The proxy filing considers Google a Wal-Mart supplier—which is literally true, given that Wal-Mart buys Google ads—but considers Mayer’s involvement in those purchases to be trivial enough to not create a material relationship with Wal-Mart.
“The board considered (Mayer’s) position as an officer of and a less than one percent equity owner of Google. During fiscal 2012, Wal-Mart paid Google for advertising space on Google’s Web sites amounts that represented less than one percent of Google’s 2011 revenues,” the proxy said. “Wal-Mart anticipates that it will purchase advertising space on Google’s Web sites during fiscal 2012. Ms. Mayer has not been and is not currently involved in any transaction between Wal-Mart and Google.”
The point of a board—especially one controlling the world’s largest retailer, with $444 billion in annual sales—is to properly position the company for the future and to provide opinions from folk who are removed from the day-to-day operations. It could be argued that Wal-Mart’s board needed to be broadened some time ago, before it waded so deeply into mobile and social endeavors.
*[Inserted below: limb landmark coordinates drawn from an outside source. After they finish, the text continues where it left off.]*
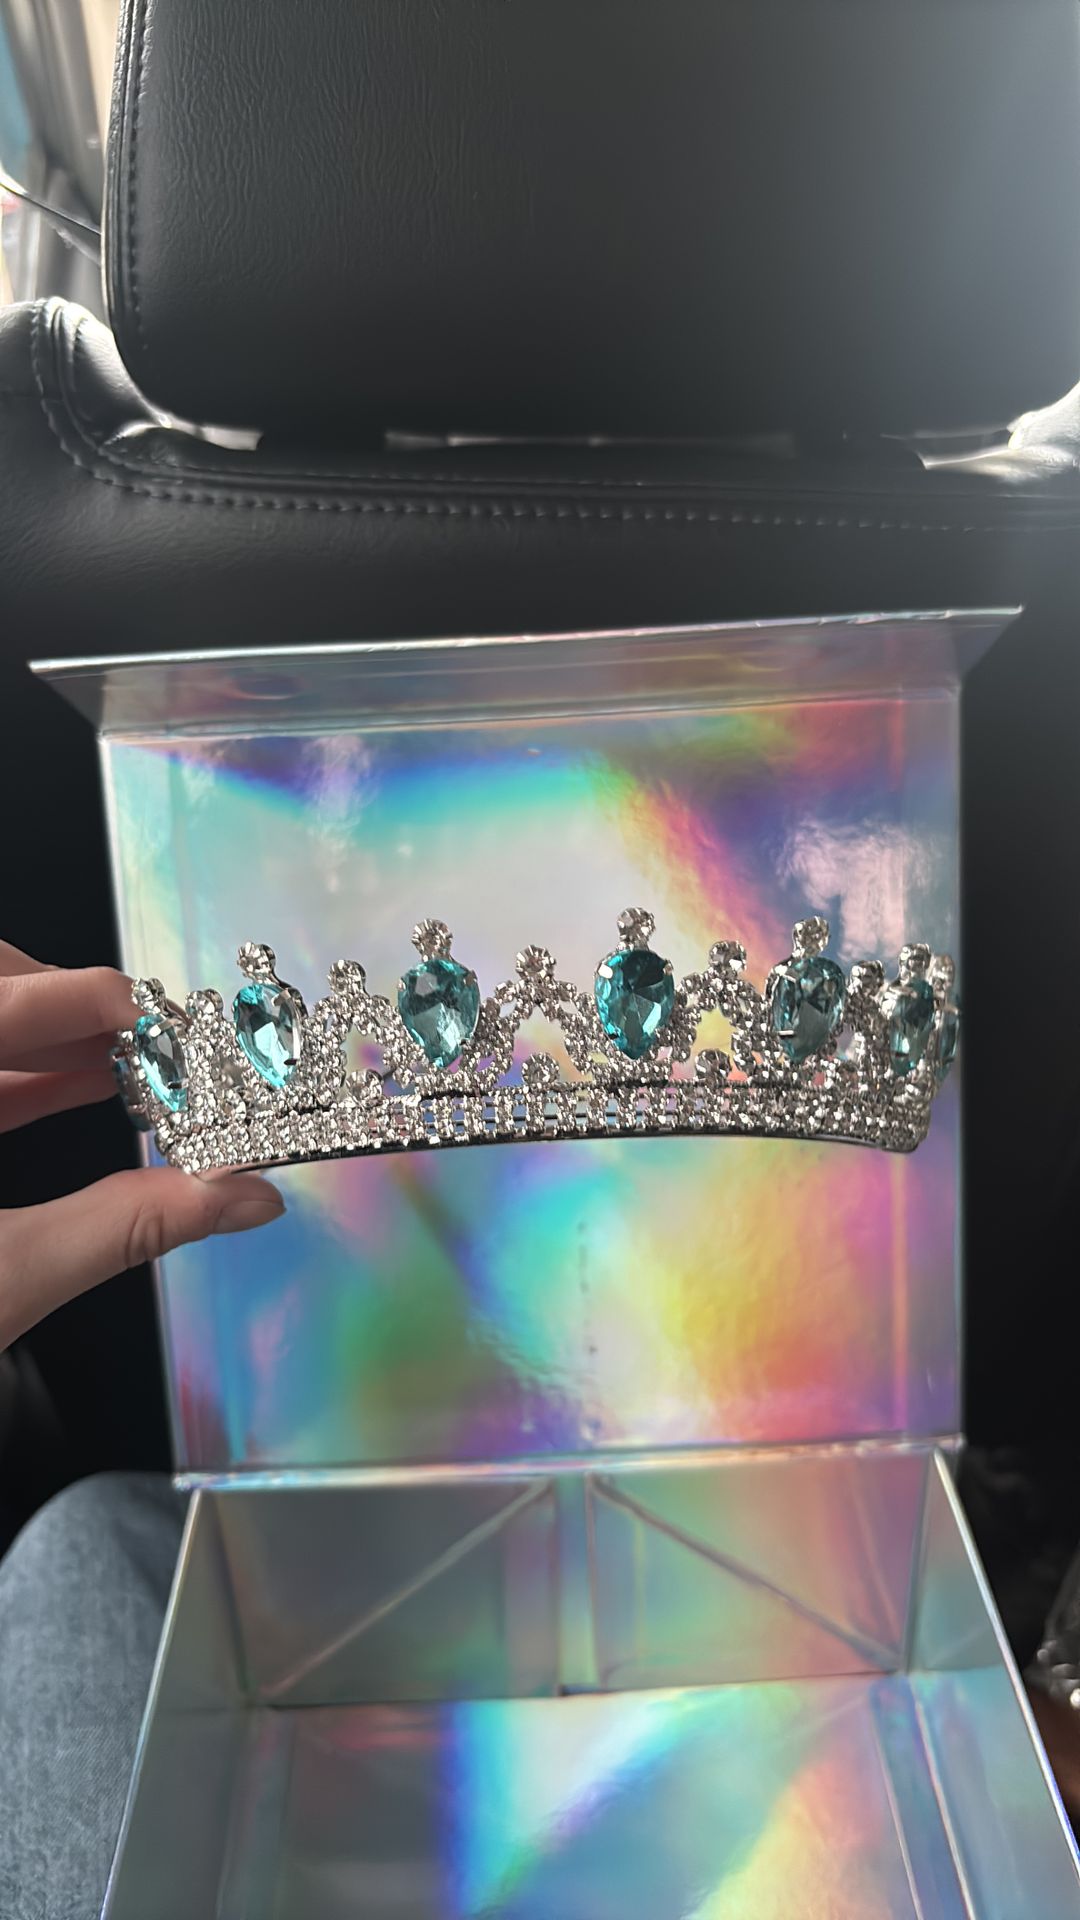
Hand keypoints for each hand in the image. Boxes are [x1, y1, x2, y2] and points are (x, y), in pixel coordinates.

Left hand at [0, 939, 283, 1350]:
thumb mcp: (7, 1278)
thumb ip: (124, 1228)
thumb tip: (243, 1198)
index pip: (13, 996)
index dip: (107, 1001)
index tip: (181, 1033)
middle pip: (0, 984)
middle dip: (79, 998)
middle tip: (158, 1042)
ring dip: (62, 1037)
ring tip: (141, 1069)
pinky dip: (30, 1072)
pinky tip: (92, 1091)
The chain’s social efforts—best illustrated by the $300 million used to buy Kosmix and its CEO, veteran entrepreneur Venky Harinarayan—have been impressive, but it feels like the tomato sauce against the wall strategy (throw everything up there and see what sticks). Harinarayan’s initial vision for the business—especially efforts to intersect social, mobile, online and, in particular, in-store—seems ideal and the chain’s social calendar acquisition is actually deeply clever, if you truly explore the integration possibilities. Its well-publicized move to recruit suppliers by holding a contest to get shelf space was a delicious approach to stealth customer engagement.
But there are huge hurdles. Wal-Mart’s Angry Birds campaign last month was pure tactical and suffered from a lack of big-picture depth. And lots of retailers—although not Wal-Mart, interestingly—have found that their core Facebook sites have been hardly worth the effort.
The problem is twofold. First, will Google’s Mayer be able to properly spot and effectively articulate where Wal-Mart needs to go? Unfortunately, that’s only one-sixteenth the battle. The second issue: Will she be able to persuade most of the other 15 board members to go along?